> _Directive 1_
In the passage on post-Newtonian corrections, what mass ratio did the black-hole binary shown in Figure 65 have?
> _Directive 2_
Write a continuation of the passage on post-Newtonian corrections, picking up from its final sentence.

> _Text segment_
● ● ●

In the last expressions, I have used different kinds of brackets, including angle brackets for legibility reasons. Gábor Kupi and I derived in 2005 independently the equations for our joint work of Kupi et al. (2006) and compared the results with the output of a computer algebra system by defining a function that was the substraction of our derivations and the numerical output. The result turned out to be smaller than \(10^{-18}\). On the other hand, the terms have been now tested by a number of independent works that adapted them in their codes. Also, in Brem et al. (2013) we did a series of tests that compared the terms with the semi-Keplerian approximation of Peters (1964).

In addition to the effects on the acceleration, the spin of compact objects of Eq. (179) undergoes precession in relativistic two-body interactions. This is also taken into account by integrating the spin precession equations

$$\begin{aligned} \frac{d \varvec{S}}{d t}&= \frac{1}{c^2} \varvec{U}_\mathrm{1,SO} + \frac{1}{c^3} \varvec{U}_\mathrm{1.5,SS} + \frac{1}{c^4} \varvec{U}_\mathrm{2,SO}, \end{aligned}$$
(194)
$$\begin{aligned} \frac{d \varvec{\varSigma }}{d t}&= \frac{1}{c^2} \varvec{V}_\mathrm{1,SO} + \frac{1}{c^3} \varvec{V}_\mathrm{1.5,SS} + \frac{1}{c^4} \varvec{V}_\mathrm{2,SO}, \end{aligned}$$
(195)
$$\begin{aligned} \varvec{S}&= \varvec{S}_1 + \varvec{S}_2, \end{aligned}$$
(196)
$$\begin{aligned} \varvec{\varSigma }&= m\left( \frac{\varvec{S}_2}{m_2}-\frac{\varvec{S}_1}{m_1}\right) . \end{aligned}$$
(197)

\(\varvec{S}\) and \(\varvec{\varSigma }\) describe the spin state of the pair. The individual terms for \(\varvec{U}_N\) and \(\varvec{V}_N\), where N denotes the PN order, can be found in Faye et al. (2006) and Buonanno et al. (2003).

Figure 65 shows the evolution of a binary that formed in an N-body simulation with the code developed in Kupi et al. (2006). The binary corresponded to two stellar-mass black holes with a mass ratio of 10, and I am only using the PN terms for perihelion shift and gravitational-radiation loss.

Fig. 65
figure 65

Projection in the x–y plane of two moments in the orbital evolution of a binary. The length units are given in N-body units For this example, the binary has a mass ratio of 10, and is integrated with N-body6 including the post-Newtonian treatment described in Kupi et al. (2006). The expressions corresponding to the relativistic corrections for the accelerations and their time derivatives are given in Eqs. (187)–(193). For this particular simulation, I did an N-body unit of length corresponds to 0.21 pc (see Sect. 8.8.3)

● ● ●

> _Supplied information_

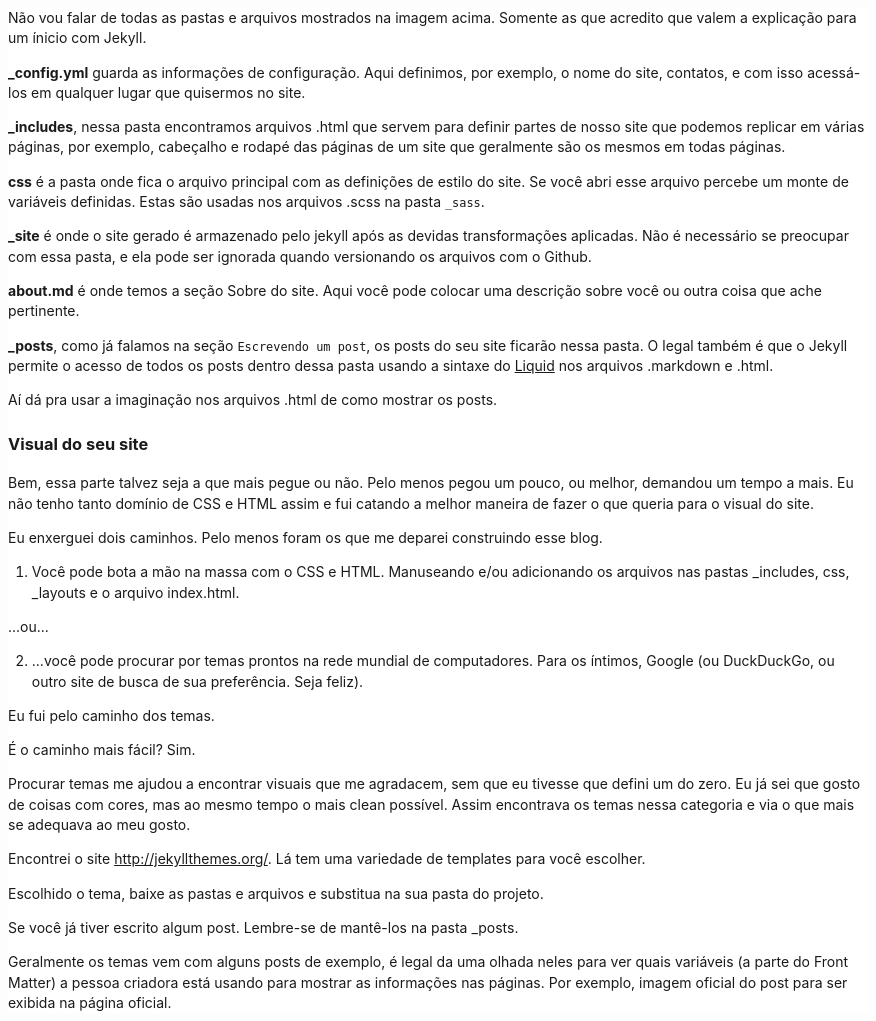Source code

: Não vou falar de todas as pastas e arquivos mostrados na imagem acima. Somente as que acredito que valem a explicação para um ínicio com Jekyll.

**_config.yml** guarda as informações de configuração. Aqui definimos, por exemplo, o nome do site, contatos, e com isso acessá-los em qualquer lugar que quisermos no site.

**_includes**, nessa pasta encontramos arquivos .html que servem para definir partes de nosso site que podemos replicar em várias páginas, por exemplo, cabeçalho e rodapé das páginas de um site que geralmente são os mesmos em todas páginas.

**css** é a pasta onde fica o arquivo principal com as definições de estilo do site. Se você abri esse arquivo percebe um monte de variáveis definidas. Estas são usadas nos arquivos .scss na pasta `_sass`.

**_site** é onde o site gerado é armazenado pelo jekyll após as devidas transformações aplicadas. Não é necessário se preocupar com essa pasta, e ela pode ser ignorada quando versionando os arquivos com o Github.

**about.md** é onde temos a seção Sobre do site. Aqui você pode colocar uma descrição sobre você ou outra coisa que ache pertinente.

**_posts**, como já falamos na seção `Escrevendo um post`, os posts do seu site ficarão nessa pasta. O legal também é que o Jekyll permite o acesso de todos os posts dentro dessa pasta usando a sintaxe do [Liquid](#o-que-voc-precisa-para-comear) nos arquivos .markdown e .html. 

Aí dá pra usar a imaginação nos arquivos .html de como mostrar os posts.

### Visual do seu site

Bem, essa parte talvez seja a que mais pegue ou não. Pelo menos pegou um pouco, ou melhor, demandou um tempo a mais. Eu não tenho tanto domínio de CSS e HTML assim e fui catando a melhor maneira de fazer o que queria para o visual do site.

Eu enxerguei dois caminhos. Pelo menos foram os que me deparei construindo esse blog.

1. Você pode bota a mão na massa com o CSS e HTML. Manuseando e/ou adicionando os arquivos nas pastas _includes, css, _layouts e o arquivo index.html.

...ou...

2. ...você pode procurar por temas prontos na rede mundial de computadores. Para os íntimos, Google (ou DuckDuckGo, ou outro site de busca de sua preferência. Seja feliz).

Eu fui pelo caminho dos temas.

É o caminho mais fácil? Sim.

Procurar temas me ajudou a encontrar visuais que me agradacem, sem que eu tivesse que defini um do zero.
Eu já sei que gosto de coisas com cores, mas ao mesmo tempo o mais clean possível. Assim encontrava os temas nessa categoria e via o que mais se adequava ao meu gosto.

Encontrei o site http://jekyllthemes.org/. Lá tem uma variedade de templates para você escolher.

Escolhido o tema, baixe as pastas e arquivos e substitua na sua pasta do projeto.

Se você já tiver escrito algum post. Lembre-se de mantê-los na pasta _posts. 

Geralmente os temas vem com alguns posts de exemplo, é legal da uma olhada neles para ver quais variáveis (a parte do Front Matter) a pessoa criadora está usando para mostrar as informações nas páginas. Por exemplo, imagem oficial do post para ser exibida na página oficial.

● ● ●

> _Answer space 1_
It had a mass ratio of 10.

> _Answer space 2_
9.8.2 Relativistic corrections: a geodesic solver

Brem et al. (2014) presented, for the first time, a geodesic approximation for the relativistic orbits in an N-body code. I show in this section, the geodesic equations of motion in a form that is suitable to be included in an N-body code that uses a Newtonian-type formulation of the equations of motion (initially presented in the appendix of Brem et al. 2014). Also, so as to be able to compare results with post-Newtonian approach, I show the geodesic equations using harmonic coordinates for Schwarzschild, which are compatible with the harmonic gauge condition of post-Newtonian theory.

Since we are integrating stars, we need to consider the geodesics for massive particles (i.e., timelike geodesics). Given our system of spacetime coordinates \(\{x^\mu \} = \{t,x^i\}\) (\(\mu ,\nu , \ldots = 0-3;\; i , j , \ldots = 1-3\)), a geodesic will be given by \(\{x^\mu (\tau )\}\), where \(\tau \) denotes the particle’s proper time. The components of the velocity vector are defined as

$$\begin{aligned} u^\mu = \frac{dx^\mu (\tau )}{d\tau } . \end{aligned}$$
(198)

This four-velocity vector satisfies:

$$\begin{aligned} g^{}_{\mu \nu }u^{\mu }u^{\nu } = - c^{2} , \end{aligned}$$
(199)

where \(g^{}_{\mu \nu }\) is the Schwarzschild metric in our coordinate system and c denotes the speed of light. Since we are interested in geodesics, the velocity vector must satisfy the following equation of motion, see e.g., the book by Misner et al. (1973).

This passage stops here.